---------- Excerpted data ----------

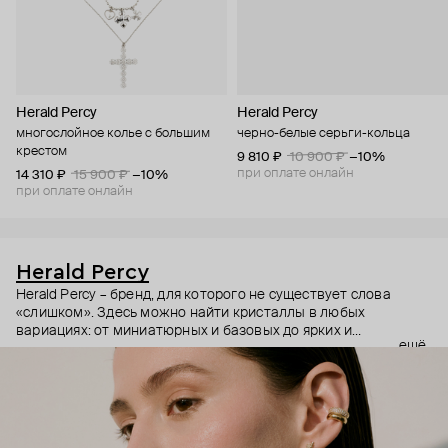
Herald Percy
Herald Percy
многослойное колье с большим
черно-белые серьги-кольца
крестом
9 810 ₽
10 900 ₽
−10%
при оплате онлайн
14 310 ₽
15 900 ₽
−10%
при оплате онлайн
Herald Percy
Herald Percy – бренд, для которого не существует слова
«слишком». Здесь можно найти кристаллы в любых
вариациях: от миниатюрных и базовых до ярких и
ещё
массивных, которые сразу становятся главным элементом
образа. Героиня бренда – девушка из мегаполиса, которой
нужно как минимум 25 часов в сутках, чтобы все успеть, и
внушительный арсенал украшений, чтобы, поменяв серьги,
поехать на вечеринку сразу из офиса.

----------
---------- Excerpted data ----------

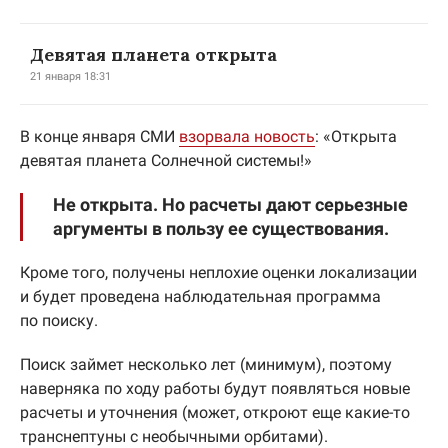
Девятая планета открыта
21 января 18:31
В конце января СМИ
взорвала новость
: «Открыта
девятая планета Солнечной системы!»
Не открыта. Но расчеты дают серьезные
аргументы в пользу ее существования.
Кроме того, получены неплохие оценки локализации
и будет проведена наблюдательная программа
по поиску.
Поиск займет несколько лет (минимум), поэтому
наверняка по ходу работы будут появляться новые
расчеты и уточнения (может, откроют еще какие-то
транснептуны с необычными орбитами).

----------

§ Job: Can you give the lines of the listing from the line with "Девятая планета открыта" to the line with "Поиск займет несколько лет (минимум), поэтому" as a Markdown table with the columns No. and Text, leaving out blank lines?

§ Answer:
| No. | Text |
|---|---|
| 1 | Девятая планета открыта |
| 2 | 21 января 18:31 |
| 3 | В конце января СМИ |
| 4 | взорвала новость |
| 5 | : «Открыта |
| 6 | девятая планета Солнечной системы!» |
| 7 | Не открыта. Но расчеты дают серьезные |
| 8 | аргументы в пользу ее существования. |
| 9 | Кроме того, получены неплохие оценки локализации |
| 10 | и будет проведена наблюдательная программа |
| 11 | по поиску. |
| 12 | Поиск займет несколько лет (минимум), поэтому |